_Request_
Could you print the lines of the listing below without any changes, from the line with "pose: elev=208.8 azim=15.1" up to and including the line with "Dot at: (245, 295)"?
[BEGIN Data provided]
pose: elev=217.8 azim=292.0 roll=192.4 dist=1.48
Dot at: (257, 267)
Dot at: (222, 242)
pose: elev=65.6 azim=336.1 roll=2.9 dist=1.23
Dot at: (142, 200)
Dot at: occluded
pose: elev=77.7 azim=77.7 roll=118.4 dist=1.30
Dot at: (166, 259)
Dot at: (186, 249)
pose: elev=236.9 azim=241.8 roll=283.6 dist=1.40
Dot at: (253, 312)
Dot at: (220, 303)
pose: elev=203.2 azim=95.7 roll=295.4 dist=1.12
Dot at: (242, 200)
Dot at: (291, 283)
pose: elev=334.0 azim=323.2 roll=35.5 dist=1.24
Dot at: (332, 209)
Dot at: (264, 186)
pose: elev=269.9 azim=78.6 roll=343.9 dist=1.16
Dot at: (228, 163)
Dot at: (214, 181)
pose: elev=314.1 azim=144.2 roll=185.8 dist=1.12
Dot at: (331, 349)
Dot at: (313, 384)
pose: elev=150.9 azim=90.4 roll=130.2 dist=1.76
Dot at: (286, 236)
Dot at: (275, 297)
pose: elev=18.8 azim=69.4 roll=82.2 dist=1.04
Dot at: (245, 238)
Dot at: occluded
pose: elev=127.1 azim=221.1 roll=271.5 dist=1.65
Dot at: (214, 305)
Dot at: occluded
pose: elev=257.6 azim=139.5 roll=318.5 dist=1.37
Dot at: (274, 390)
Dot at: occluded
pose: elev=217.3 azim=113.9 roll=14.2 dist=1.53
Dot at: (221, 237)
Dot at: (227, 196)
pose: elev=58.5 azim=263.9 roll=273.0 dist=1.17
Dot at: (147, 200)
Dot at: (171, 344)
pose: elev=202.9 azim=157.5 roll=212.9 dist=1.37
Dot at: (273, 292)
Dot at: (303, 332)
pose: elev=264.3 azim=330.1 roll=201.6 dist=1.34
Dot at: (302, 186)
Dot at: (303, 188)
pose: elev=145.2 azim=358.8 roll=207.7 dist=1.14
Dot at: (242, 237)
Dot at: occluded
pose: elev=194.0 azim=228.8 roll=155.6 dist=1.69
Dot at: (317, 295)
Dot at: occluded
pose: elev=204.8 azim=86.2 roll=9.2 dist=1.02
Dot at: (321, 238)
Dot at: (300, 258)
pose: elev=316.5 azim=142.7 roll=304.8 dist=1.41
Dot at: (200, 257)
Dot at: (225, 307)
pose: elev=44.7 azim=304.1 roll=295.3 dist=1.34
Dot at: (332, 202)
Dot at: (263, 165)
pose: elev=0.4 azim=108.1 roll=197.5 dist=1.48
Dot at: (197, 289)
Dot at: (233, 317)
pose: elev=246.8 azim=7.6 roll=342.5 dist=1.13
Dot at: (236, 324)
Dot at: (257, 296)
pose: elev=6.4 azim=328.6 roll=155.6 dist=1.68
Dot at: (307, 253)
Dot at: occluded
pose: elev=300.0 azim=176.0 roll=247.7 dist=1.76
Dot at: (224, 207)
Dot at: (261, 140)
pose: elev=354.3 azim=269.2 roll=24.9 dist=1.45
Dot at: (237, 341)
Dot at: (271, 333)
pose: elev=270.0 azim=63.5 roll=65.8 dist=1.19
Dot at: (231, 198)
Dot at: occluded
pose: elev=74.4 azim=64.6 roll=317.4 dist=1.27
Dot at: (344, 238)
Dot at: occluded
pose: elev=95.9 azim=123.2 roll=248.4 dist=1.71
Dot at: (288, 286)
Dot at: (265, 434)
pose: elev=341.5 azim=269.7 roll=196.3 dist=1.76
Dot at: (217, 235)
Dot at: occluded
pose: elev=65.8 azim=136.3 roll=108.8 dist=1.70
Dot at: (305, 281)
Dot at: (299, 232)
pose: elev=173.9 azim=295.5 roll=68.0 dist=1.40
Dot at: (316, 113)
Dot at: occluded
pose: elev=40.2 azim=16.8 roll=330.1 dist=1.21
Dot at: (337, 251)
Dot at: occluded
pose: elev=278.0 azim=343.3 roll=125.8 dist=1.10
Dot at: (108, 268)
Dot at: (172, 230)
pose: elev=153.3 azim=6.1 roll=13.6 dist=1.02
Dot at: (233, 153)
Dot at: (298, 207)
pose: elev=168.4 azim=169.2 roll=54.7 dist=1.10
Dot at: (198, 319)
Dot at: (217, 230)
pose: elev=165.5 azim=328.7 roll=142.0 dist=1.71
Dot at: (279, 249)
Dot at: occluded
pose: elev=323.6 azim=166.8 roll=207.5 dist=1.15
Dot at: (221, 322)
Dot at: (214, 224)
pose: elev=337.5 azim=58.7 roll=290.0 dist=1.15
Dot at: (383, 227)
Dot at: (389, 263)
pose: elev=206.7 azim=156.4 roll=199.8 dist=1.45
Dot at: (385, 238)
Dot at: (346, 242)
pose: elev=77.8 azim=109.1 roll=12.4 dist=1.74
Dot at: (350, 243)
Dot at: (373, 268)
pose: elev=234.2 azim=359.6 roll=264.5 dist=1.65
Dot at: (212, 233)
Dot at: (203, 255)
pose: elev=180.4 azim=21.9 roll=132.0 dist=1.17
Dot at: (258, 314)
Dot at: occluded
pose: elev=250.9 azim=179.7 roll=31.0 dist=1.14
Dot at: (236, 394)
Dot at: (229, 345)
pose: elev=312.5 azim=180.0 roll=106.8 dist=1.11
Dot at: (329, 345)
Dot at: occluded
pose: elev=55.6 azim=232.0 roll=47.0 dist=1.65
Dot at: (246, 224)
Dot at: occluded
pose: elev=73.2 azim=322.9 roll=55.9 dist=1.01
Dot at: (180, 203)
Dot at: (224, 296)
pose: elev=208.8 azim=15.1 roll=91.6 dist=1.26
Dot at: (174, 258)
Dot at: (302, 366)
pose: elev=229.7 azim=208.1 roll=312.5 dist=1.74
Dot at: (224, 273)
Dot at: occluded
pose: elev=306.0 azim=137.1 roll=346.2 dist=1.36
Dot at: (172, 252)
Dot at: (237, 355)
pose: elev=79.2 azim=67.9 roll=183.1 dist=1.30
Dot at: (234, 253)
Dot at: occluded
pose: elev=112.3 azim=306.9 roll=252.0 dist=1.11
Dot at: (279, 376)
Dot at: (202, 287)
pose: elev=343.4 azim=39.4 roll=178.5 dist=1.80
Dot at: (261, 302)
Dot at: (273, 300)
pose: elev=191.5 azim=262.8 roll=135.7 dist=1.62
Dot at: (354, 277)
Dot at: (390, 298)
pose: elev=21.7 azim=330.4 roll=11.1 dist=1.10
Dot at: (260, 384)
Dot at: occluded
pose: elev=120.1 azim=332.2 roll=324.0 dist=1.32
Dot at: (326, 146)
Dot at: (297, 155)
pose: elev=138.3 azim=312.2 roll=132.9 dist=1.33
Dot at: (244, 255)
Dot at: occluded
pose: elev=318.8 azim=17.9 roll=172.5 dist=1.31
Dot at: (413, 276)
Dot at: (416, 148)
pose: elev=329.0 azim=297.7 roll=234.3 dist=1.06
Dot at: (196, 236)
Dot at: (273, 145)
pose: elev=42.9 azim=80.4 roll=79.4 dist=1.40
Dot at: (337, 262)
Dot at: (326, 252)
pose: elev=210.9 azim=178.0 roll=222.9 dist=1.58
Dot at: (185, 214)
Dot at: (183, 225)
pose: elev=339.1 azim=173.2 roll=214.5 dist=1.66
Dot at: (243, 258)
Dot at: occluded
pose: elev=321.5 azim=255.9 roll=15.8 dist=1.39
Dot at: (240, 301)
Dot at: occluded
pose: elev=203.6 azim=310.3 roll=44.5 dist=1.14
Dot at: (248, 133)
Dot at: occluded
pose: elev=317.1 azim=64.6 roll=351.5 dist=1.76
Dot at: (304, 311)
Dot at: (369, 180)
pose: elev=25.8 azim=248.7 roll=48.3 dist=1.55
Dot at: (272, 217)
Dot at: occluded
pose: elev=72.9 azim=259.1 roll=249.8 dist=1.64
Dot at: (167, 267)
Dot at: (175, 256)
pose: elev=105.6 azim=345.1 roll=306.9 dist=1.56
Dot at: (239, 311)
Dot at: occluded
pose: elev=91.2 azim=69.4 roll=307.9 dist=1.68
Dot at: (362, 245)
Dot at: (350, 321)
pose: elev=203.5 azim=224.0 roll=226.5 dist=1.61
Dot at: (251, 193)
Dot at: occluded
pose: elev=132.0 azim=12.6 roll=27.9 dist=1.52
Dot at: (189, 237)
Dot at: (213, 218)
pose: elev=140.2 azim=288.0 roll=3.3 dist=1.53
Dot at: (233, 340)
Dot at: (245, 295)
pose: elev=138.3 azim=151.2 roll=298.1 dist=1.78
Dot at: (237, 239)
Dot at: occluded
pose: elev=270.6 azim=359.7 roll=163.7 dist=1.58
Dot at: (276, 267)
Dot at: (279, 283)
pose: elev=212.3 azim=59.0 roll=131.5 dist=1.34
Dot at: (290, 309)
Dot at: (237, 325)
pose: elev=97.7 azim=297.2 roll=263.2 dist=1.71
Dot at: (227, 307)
[END Data provided]
_Expected answer_
pose: elev=208.8 azim=15.1 roll=91.6 dist=1.26
Dot at: (174, 258)
Dot at: (302, 366)
pose: elev=229.7 azim=208.1 roll=312.5 dist=1.74
Dot at: (224, 273)
Dot at: occluded
pose: elev=306.0 azim=137.1 roll=346.2 dist=1.36
Dot at: (172, 252)
Dot at: (237, 355)
pose: elev=79.2 azim=67.9 roll=183.1 dist=1.30
Dot at: (234, 253)
Dot at: occluded
pose: elev=112.3 azim=306.9 roll=252.0 dist=1.11
Dot at: (279, 376)
Dot at: (202, 287)
pose: elev=343.4 azim=39.4 roll=178.5 dist=1.80
Dot at: (261, 302)
Dot at: (273, 300)
pose: elev=191.5 azim=262.8 roll=135.7 dist=1.62
Dot at: (354, 277)
Dot at: (390, 298)
pose: elev=21.7 azim=330.4 roll=11.1 dist=1.10
Dot at: (260, 384)
Dot at: occluded
pose: elev=120.1 azim=332.2 roll=324.0 dist=1.32
Dot at: (326, 146)
Dot at: (297, 155)
pose: elev=138.3 azim=312.2 roll=132.9 dist=1.33
Dot at: (244, 255)
Dot at: occluded
pose: elev=318.8 azim=17.9 roll=172.5 dist=1.31
Dot at: (413, 276)
Dot at: (416, 148)
pose: elev=329.0 azim=297.7 roll=234.3 dist=1.06
Dot at: (196, 236)
Dot at: (273, 145)
pose: elev=42.9 azim=80.4 roll=79.4 dist=1.40
Dot at: (337, 262)
Dot at: (326, 252)
pose: elev=210.9 azim=178.0 roll=222.9 dist=1.58
Dot at: (185, 214)
Dot at: (183, 225)
pose: elev=339.1 azim=173.2 roll=214.5 dist=1.66
Dot at: (243, 258)
Dot at: occluded
pose: elev=321.5 azim=255.9 roll=15.8 dist=1.39
Dot at: (240, 301)
Dot at: occluded
pose: elev=203.6 azim=310.3 roll=44.5 dist=1.14
Dot at: (248, 133)
Dot at: occluded
pose: elev=317.1 azim=64.6 roll=351.5 dist=1.76
Dot at: (304, 311)
Dot at: (369, 180)
pose: elev=25.8 azim=248.7 roll=48.3 dist=1.55
Dot at: (272, 217)
Dot at: occluded
pose: elev=72.9 azim=259.1 roll=249.8 dist=1.64
Dot at: (167, 267)
Dot at: (175, 256)
pose: elev=105.6 azim=345.1 roll=306.9 dist=1.56
Dot at: (239, 311)
Dot at: occluded
pose: elev=91.2 azim=69.4 roll=307.9 dist=1.68
Dot at: (362, 245)
Dot at: (350, 321)
pose: elev=203.5 azim=224.0 roll=226.5 dist=1.61
Dot at: (251, 193)
Dot at: occluded
pose: elev=132.0 azim=12.6 roll=27.9 dist=1.52
Dot at: (189, 237)
Dot at: (213, 218)
pose: elev=140.2 azim=288.0 roll=3.3 dist=1.53
Dot at: (233, 340)
Dot at: (245, 295)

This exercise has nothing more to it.